Cholesterol can be counteracted by eating certain foods that lower the level of what is considered bad. Not all cholesterol is bad, although the word carries a wave of blatant contempt behind it. Just hearing about cholesterol do most people get their hair straight because they associate the word with a visit to the general practitioner.
In reality, cholesterol is an element that is part of our body and performs essential functions. It is a lipid belonging to the steroid class that covers cell membranes and the myelin sheath, participates in the synthesis of vitamin D and completes the composition of bile. In practice it is present throughout our organism both at the level of organs and tissues.
Another myth must also be dispelled, namely that only 20% of cholesterol is formed following the ingestion of food. Mostly, cholesterol is formed in our organs and develops in the adrenal glands and skin, intestines and liver. However, if we follow a diet rich in fats and sugars, the cholesterol values inevitably rise, bringing the problems we all know well.
Cholesterol is divided into two categories: HDL and LDL. The first is known to be the good cholesterol, the second is the bad cholesterol. And no, we’re not talking about two policemen during an interrogation but the link with lipoproteins. HDL removes cholesterol from tissues carrying it to the liver while LDL does not perform this function leaving cholesterol deposits on the arteries. The deposits form plaques that occlude and slow down the passage of blood. This last variable occurs when we get too much bad cholesterol.
Cholesterol can be countered by eating these foods
If we want to limit bad cholesterol (LDL) we must necessarily resort to the help of food. The first step is to avoid fatty and overly substantial foods that raise blood cholesterol levels. Among these foods we can include all foods processed and cooked by means of frying.
The first category of foods to consume are those that contain a high percentage of fiber such as whole grains, mushrooms, fruit, vegetables and legumes.
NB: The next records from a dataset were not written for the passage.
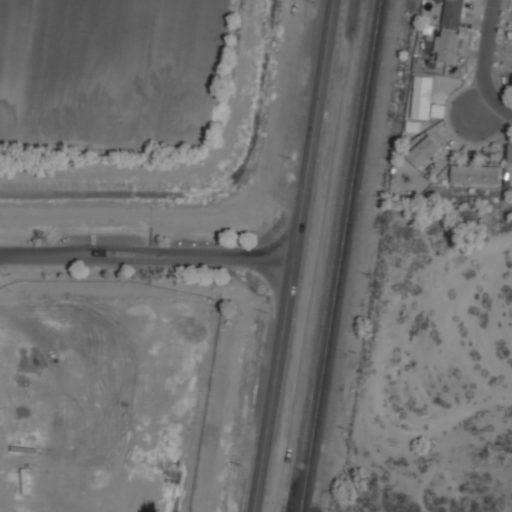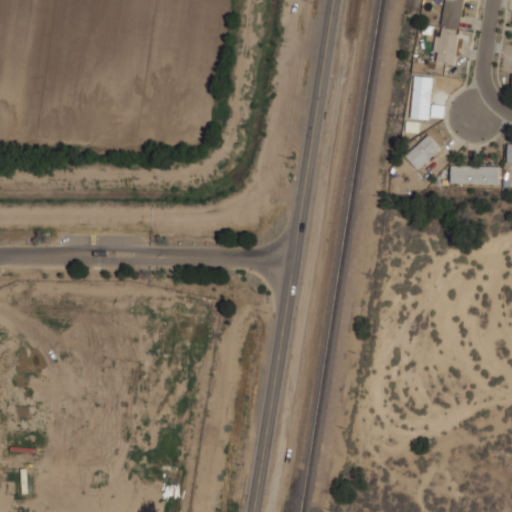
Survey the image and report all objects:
building: (452, 13)
building: (446, 45)
road: (487, 56)
crop: (115, 74)
building: (511, 88)
building: (422, 97)
building: (438, 110)
road: (495, 113)
building: (422, 152)
building: (509, 152)
building: (475, 174)
road: (293, 255)
road: (306, 256)
railway: (341, 256)
road: (146, 258)
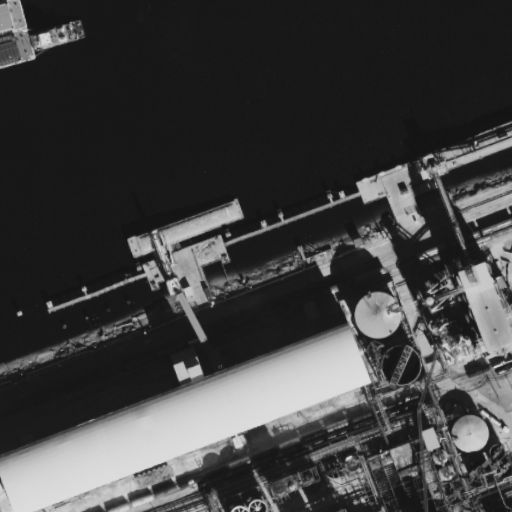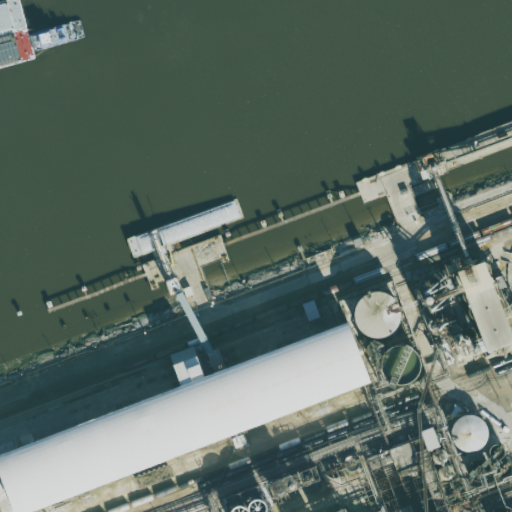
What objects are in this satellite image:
river: (175, 74)
road: (255, 288)
railway: (258, 309)
building: (501, 314)
building: (382, 316)
railway: (256, 318)
railway: (256, 326)
railway: (471, 378)
building: (185, 417)
building: (197, 418)
railway: (311, 434)
building: (474, 434)
railway: (322, 439)
railway: (178, 496)
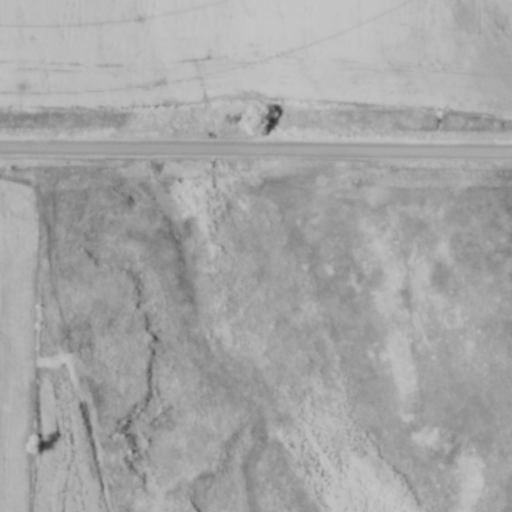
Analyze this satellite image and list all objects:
road: (256, 148)
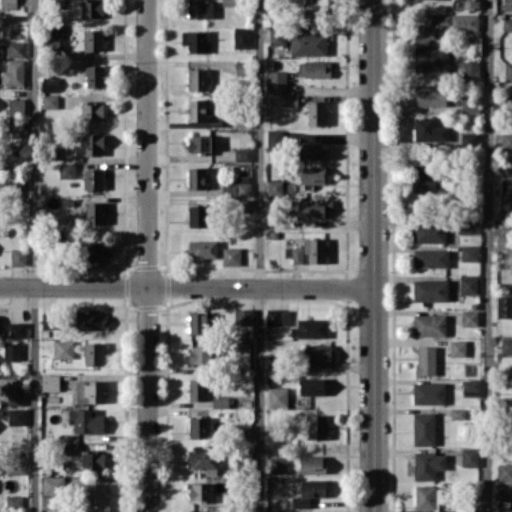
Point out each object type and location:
building: (229, 2)
building: (8, 4)
building: (55, 4)
building: (507, 4)
building: (315, 7)
building: (92, 8)
building: (200, 9)
building: (507, 24)
building: (441, 25)
building: (277, 36)
building: (241, 37)
building: (93, 39)
building: (194, 40)
building: (308, 43)
building: (15, 49)
building: (431, 59)
building: (314, 68)
building: (471, 69)
building: (14, 73)
building: (94, 76)
building: (197, 79)
building: (276, 81)
building: (49, 82)
building: (431, 94)
building: (289, 99)
building: (50, 101)
building: (470, 104)
building: (197, 109)
building: (92, 111)
building: (316, 113)
building: (16, 114)
building: (429, 130)
building: (275, 138)
building: (469, 139)
building: (506, 139)
building: (199, 143)
building: (93, 144)
building: (311, 150)
building: (242, 154)
building: (67, 170)
building: (506, 173)
building: (312, 175)
building: (196, 177)
building: (93, 178)
building: (14, 185)
building: (241, 186)
building: (274, 187)
building: (505, 203)
building: (314, 208)
building: (94, 213)
building: (199, 216)
building: (429, 231)
building: (504, 241)
building: (202, 248)
building: (315, 249)
building: (97, 250)
building: (470, 253)
road: (35, 255)
building: (297, 255)
road: (372, 255)
road: (147, 256)
building: (231, 256)
road: (260, 256)
road: (488, 256)
building: (18, 257)
building: (430, 257)
building: (469, 284)
road: (186, 287)
building: (430, 290)
building: (504, 306)
building: (243, 316)
building: (277, 317)
building: (469, 318)
building: (49, 320)
building: (90, 320)
building: (198, 323)
building: (429, 325)
building: (310, 328)
building: (17, 330)
building: (506, 345)
building: (242, 348)
building: (458, 348)
building: (63, 349)
building: (11, 351)
building: (94, 353)
building: (197, 354)
building: (318, 354)
building: (426, 360)
building: (50, 382)
building: (312, 386)
building: (471, 388)
building: (198, 389)
building: (88, 391)
building: (429, 393)
building: (277, 397)
building: (14, 398)
building: (17, 416)
building: (86, 420)
building: (317, 426)
building: (199, 427)
building: (424, 428)
building: (70, 448)
building: (470, 456)
building: (204, 458)
building: (93, 461)
building: (15, 464)
building: (278, 464)
building: (312, 464)
building: (428, 465)
building: (504, 471)
building: (53, 484)
building: (200, 491)
building: (309, 492)
building: (504, 492)
building: (95, 494)
building: (427, 497)
building: (14, 501)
All these foods, some more, some less, contain fibers that promote digestion and therefore the elimination of cholesterol in the blood. Among all the oat bran stands out for its effectiveness.
We add foods rich in Omega-3, Omega-6 and Omega-9 to our diet. They are found in meat and fish, especially blue fish, and in extra virgin olive oil. As can be seen from the list of ingredients, the secret to keeping cholesterol levels in the blood unaltered and stable is to rely on a varied and balanced diet.
Only by taking proteins, carbohydrates, fats and micronutrients in equal measure can we balance the supply of substances in our body. In this way we will avoid creating nutritional imbalances that lead to diseases and other debilitating pathologies. To conclude, we can eat a little of everything but without exaggerating in terms of quantity.